Still, amazingly, people heard the gospel story and decided to follow Jesus and be baptized. Apparently Canon White even warned them that by being baptized, by publicly committing themselves to Jesus they could be risking their very lives. Still, they felt it was worth it.
Canon White tells the story of baptizing one family, a mother and four young children, and afterwards one of the children, a 10‐year‐old boy, came up to him and said, “I feel all new now. I am all different.” Baptism was something that even these children came to recognize as life‐changing.
Over the past year, our congregation has continued to be engaged in ministry to our community around us. We’ve continued to provide opportunities for formation, for young people and for adults. Things are going well and St. Stephen’s is healthy and vibrant.
At this point in our journey together, the Vestry has been discerning where God is leading us as a parish. Part of those conversations have led us to the conviction that our parish family needs to grow even closer to God, to deepen our understanding and appreciation of the faith we share, and to find ways of allowing our common baptism to change our lives.

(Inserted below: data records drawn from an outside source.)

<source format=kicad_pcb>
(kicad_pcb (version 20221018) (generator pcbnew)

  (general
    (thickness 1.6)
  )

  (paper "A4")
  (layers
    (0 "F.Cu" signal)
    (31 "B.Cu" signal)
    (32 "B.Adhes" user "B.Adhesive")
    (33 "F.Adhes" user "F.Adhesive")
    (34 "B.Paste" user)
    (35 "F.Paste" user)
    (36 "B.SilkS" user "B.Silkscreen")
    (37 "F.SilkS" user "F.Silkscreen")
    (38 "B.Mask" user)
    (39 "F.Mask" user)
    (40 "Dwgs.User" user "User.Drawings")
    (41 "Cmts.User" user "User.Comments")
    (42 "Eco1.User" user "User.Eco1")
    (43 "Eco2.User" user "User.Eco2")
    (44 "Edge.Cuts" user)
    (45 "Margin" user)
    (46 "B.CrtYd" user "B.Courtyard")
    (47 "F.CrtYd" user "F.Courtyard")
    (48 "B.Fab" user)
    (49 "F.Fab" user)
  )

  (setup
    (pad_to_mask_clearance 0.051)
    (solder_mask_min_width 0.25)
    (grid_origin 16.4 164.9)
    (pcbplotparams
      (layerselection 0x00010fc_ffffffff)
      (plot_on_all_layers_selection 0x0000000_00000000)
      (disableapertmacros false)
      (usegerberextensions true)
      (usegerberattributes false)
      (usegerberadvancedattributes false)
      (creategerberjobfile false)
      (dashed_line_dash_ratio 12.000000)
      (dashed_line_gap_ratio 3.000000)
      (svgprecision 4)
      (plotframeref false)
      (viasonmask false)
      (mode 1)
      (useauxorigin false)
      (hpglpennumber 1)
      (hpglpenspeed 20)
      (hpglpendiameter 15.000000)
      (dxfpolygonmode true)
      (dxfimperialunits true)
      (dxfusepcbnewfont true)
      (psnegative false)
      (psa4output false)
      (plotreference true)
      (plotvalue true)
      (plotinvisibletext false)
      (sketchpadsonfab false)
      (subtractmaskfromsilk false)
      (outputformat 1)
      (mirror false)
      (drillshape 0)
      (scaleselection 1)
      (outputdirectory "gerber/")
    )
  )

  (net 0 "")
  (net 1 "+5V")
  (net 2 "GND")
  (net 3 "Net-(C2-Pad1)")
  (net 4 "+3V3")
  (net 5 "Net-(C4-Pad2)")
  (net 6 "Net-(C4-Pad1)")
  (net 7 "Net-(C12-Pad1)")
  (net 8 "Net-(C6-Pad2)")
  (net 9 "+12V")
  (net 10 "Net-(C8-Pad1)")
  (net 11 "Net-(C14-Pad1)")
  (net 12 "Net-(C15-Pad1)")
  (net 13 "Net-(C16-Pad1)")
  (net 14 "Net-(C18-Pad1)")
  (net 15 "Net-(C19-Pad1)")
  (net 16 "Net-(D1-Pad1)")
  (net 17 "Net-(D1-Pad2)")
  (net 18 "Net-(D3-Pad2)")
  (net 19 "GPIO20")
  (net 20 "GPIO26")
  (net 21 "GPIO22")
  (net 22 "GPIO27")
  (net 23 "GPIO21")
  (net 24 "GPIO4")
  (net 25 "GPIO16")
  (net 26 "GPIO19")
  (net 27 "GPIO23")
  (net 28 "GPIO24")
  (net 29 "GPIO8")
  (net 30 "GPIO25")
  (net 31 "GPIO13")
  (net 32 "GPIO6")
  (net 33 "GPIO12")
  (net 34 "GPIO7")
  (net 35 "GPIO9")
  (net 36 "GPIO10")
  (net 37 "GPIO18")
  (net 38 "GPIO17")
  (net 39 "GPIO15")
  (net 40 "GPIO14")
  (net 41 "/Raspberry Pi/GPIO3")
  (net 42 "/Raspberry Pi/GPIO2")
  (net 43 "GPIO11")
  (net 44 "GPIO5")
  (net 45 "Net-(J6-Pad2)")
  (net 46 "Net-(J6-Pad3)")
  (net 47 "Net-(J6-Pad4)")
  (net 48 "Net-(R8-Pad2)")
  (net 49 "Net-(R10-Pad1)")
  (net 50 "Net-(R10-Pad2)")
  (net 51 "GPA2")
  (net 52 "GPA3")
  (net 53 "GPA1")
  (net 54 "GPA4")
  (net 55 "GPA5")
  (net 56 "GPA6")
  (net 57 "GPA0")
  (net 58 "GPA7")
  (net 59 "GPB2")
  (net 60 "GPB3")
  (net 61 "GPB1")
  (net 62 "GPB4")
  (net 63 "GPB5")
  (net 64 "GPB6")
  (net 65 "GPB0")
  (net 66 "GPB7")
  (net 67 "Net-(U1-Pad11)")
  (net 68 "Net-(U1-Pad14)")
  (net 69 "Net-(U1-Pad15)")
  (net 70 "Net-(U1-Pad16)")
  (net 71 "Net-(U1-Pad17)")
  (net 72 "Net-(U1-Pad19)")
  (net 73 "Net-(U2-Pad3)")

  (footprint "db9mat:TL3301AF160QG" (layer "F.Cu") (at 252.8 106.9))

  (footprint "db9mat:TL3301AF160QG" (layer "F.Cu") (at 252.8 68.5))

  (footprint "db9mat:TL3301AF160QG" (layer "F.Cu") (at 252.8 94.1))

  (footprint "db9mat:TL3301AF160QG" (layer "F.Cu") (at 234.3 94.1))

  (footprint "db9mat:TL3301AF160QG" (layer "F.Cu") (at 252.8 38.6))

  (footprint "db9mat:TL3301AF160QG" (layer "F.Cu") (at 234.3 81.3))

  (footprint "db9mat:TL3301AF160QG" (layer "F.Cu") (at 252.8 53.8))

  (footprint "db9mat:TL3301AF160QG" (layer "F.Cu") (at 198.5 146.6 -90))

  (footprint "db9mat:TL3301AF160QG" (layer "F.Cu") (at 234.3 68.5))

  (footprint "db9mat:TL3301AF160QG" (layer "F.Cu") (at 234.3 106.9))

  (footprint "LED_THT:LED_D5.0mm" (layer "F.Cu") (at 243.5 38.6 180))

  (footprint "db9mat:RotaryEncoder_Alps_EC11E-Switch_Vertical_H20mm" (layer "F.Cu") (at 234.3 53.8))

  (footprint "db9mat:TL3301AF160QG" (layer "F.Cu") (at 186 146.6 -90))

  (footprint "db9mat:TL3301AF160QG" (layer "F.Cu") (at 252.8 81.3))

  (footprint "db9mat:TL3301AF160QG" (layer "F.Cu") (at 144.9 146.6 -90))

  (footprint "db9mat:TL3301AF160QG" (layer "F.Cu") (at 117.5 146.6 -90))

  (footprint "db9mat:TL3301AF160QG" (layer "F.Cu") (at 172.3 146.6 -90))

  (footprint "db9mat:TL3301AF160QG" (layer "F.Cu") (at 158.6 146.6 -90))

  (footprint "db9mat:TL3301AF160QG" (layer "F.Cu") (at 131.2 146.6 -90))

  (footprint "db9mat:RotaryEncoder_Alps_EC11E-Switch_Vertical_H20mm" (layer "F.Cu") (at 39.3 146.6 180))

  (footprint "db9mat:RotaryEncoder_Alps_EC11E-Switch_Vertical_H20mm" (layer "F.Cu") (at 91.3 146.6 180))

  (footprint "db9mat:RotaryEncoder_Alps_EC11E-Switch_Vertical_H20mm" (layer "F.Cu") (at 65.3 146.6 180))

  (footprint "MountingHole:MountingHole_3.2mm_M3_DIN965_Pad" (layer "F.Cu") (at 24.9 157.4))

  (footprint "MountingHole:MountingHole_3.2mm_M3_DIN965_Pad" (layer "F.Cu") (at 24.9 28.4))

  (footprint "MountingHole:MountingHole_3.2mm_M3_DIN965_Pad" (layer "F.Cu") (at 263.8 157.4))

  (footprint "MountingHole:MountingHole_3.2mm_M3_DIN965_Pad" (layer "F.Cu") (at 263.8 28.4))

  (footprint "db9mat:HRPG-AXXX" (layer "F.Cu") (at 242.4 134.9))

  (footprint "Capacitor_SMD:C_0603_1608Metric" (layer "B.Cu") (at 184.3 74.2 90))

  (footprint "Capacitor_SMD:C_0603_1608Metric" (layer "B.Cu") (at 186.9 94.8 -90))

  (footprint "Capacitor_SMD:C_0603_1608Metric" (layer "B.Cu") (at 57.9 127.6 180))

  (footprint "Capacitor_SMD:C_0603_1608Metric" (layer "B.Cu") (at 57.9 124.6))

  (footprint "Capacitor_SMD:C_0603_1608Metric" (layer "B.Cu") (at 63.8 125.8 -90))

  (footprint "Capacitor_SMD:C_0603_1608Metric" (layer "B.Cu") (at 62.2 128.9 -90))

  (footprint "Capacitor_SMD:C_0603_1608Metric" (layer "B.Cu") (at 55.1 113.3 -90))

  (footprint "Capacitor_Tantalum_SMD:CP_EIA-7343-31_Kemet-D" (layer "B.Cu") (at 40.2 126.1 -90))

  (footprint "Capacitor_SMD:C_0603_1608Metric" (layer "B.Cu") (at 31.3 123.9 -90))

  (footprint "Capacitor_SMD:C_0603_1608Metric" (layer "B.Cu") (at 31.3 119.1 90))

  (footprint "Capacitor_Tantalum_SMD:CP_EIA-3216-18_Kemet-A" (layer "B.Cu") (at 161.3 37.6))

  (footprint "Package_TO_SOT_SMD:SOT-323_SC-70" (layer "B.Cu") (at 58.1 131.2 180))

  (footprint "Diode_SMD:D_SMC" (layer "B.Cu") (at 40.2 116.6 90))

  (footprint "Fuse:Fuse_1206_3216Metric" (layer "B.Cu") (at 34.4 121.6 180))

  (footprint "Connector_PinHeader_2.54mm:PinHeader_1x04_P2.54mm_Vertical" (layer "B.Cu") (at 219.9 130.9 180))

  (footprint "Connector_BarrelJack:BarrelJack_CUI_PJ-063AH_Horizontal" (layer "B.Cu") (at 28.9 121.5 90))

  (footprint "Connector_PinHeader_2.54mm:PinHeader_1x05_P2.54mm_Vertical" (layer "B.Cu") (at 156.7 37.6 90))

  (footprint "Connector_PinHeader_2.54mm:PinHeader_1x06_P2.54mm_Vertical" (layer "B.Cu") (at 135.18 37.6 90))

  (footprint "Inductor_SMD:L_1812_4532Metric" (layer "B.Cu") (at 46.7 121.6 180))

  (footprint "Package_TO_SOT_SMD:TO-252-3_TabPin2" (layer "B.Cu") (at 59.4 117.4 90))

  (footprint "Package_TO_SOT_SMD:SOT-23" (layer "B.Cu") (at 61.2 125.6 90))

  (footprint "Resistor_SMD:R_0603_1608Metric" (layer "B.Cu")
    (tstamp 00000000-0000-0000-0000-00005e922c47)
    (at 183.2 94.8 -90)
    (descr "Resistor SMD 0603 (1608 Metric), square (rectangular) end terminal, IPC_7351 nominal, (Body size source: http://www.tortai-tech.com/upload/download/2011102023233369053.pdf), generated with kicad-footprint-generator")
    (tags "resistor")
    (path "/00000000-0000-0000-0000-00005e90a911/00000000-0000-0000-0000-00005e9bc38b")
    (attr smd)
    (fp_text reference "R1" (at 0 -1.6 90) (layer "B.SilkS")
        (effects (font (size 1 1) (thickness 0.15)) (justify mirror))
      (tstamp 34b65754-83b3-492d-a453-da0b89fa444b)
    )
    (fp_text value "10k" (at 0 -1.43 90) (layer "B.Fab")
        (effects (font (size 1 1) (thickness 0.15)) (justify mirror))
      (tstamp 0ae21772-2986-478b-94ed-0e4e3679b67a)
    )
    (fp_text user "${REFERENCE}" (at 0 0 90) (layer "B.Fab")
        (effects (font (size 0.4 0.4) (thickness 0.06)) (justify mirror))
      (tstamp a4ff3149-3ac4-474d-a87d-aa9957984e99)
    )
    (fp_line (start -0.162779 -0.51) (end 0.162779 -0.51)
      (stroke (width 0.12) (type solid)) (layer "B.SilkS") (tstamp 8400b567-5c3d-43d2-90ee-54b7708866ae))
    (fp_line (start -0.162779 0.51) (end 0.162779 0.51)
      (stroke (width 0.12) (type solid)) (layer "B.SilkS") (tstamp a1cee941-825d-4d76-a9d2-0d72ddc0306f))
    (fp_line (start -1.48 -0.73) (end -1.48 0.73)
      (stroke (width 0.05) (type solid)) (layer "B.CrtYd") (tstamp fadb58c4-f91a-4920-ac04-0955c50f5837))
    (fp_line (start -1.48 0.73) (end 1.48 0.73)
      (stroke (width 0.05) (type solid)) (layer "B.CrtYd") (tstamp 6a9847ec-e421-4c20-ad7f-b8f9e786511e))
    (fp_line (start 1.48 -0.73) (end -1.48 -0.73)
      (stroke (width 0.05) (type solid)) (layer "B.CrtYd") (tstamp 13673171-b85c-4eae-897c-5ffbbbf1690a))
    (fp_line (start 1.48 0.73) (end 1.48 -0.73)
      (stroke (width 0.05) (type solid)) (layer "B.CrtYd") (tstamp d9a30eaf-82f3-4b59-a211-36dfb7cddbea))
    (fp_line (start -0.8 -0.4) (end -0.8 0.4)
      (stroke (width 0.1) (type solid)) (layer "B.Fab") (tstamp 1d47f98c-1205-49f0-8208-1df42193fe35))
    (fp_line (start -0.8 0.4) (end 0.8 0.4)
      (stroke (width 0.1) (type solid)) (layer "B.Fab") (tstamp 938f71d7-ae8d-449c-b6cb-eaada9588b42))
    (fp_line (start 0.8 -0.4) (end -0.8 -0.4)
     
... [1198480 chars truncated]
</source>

That covenant, that sacred agreement, we make at Baptism and renew at every Baptism we attend, has profound implications for how we live our lives. It prompts us to reconsider what we value in our lives, to what we invest our time and energy and hearts into, and to engage with others and the community in a new and profound way.
As one person once said to me, “If we really believed what we’re asked to promise in those baptismal vows, we might not be so quick to say, ‘I will.’” And that’s very true. The baptismal covenant, the way of life that God invites us to live as followers of Jesus, challenges us out of comfort zones, turns our outlook on the world on its head, and makes us reconsider and risk everything for the sake of the Kingdom.

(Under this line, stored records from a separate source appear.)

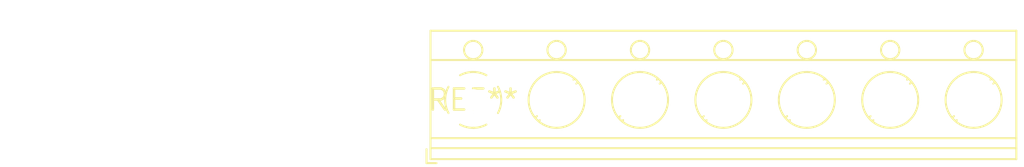
<source format=kicad_pcb>
(kicad_pcb (version 20240108) (generator pcbnew)

  (general
    (thickness 1.6)
  )

  (paper "A4")
  (layers
    (0 "F.Cu" signal)
    (31 "B.Cu" signal)
    (32 "B.Adhes" user "B.Adhesive")
    (33 "F.Adhes" user "F.Adhesive")
    (34 "B.Paste" user)
    (35 "F.Paste" user)
    (36 "B.SilkS" user "B.Silkscreen")
    (37 "F.SilkS" user "F.Silkscreen")
    (38 "B.Mask" user)
    (39 "F.Mask" user)
    (40 "Dwgs.User" user "User.Drawings")
    (41 "Cmts.User" user "User.Comments")
    (42 "Eco1.User" user "User.Eco1")
    (43 "Eco2.User" user "User.Eco2")
    (44 "Edge.Cuts" user)
    (45 "Margin" user)
    (46 "B.CrtYd" user "B.Courtyard")
    (47 "F.CrtYd" user "F.Courtyard")
    (48 "B.Fab" user)
    (49 "F.Fab" user)
    (50 "User.1" user)
    (51 "User.2" user)
    (52 "User.3" user)
    (53 "User.4" user)
    (54 "User.5" user)
    (55 "User.6" user)
    (56 "User.7" user)
    (57 "User.8" user)
    (58 "User.9" user)
  )

  (setup
    (pad_to_mask_clearance 0)
    (pcbplotparams
      (layerselection 0x00010fc_ffffffff)
      (plot_on_all_layers_selection 0x0000000_00000000)
      (disableapertmacros false)
      (usegerberextensions false)
      (usegerberattributes false)
      (usegerberadvancedattributes false)
      (creategerberjobfile false)
      (dashed_line_dash_ratio 12.000000)
      (dashed_line_gap_ratio 3.000000)
      (svgprecision 4)
      (plotframeref false)
      (viasonmask false)
      (mode 1)
      (useauxorigin false)
      (hpglpennumber 1)
      (hpglpenspeed 20)
      (hpglpendiameter 15.000000)
      (dxfpolygonmode false)
      (dxfimperialunits false)
      (dxfusepcbnewfont false)
      (psnegative false)
      (psa4output false)
      (plotreference false)
      (plotvalue false)
      (plotinvisibletext false)
      (sketchpadsonfab false)
      (subtractmaskfromsilk false)
      (outputformat 1)
      (mirror false)
      (drillshape 1)
      (scaleselection 1)
      (outputdirectory "")
    )
  )

  (net 0 "")

  (footprint "TerminalBlock_RND_205-00017_1x07_P5.00mm_Horizontal" (layer "F.Cu") (at 0 0))

)

</source>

A primary part of the challenge for Christianity in the Western World today, for Episcopalians in Massachusetts, for the People of God here at St. Stephen’s is find ways of making connections between the story we tell and our own stories. Our baptismal faith should has implications on everything in our lives. We need to find a way to translate the things we hear and read and experience here on Sunday morning into the real world, in our lives as people when we’re apart from this gathering. Because the Good News of Christ has meaning for us to unpack, not just on Sunday morning, but on Monday morning, on Tuesday afternoon, on Wednesday evening…
As you look to the year ahead, you will see opportunities to re‐examine the Baptismal Covenant, to really stop and explore what it is that God is calling us to do when we follow Jesus. That will begin in Lent when our sermons will be talking about the baptismal promises we make and what they mean for
us in real life. In the Wednesday Lenten Program, you will hear from fellow parishioners how their faith translates into the daily lives and work.
So I have a special invitation for you: Join us in this journey. Risk life as you know it. Come and explore the baptismal faith we share and then watch how it changes everything.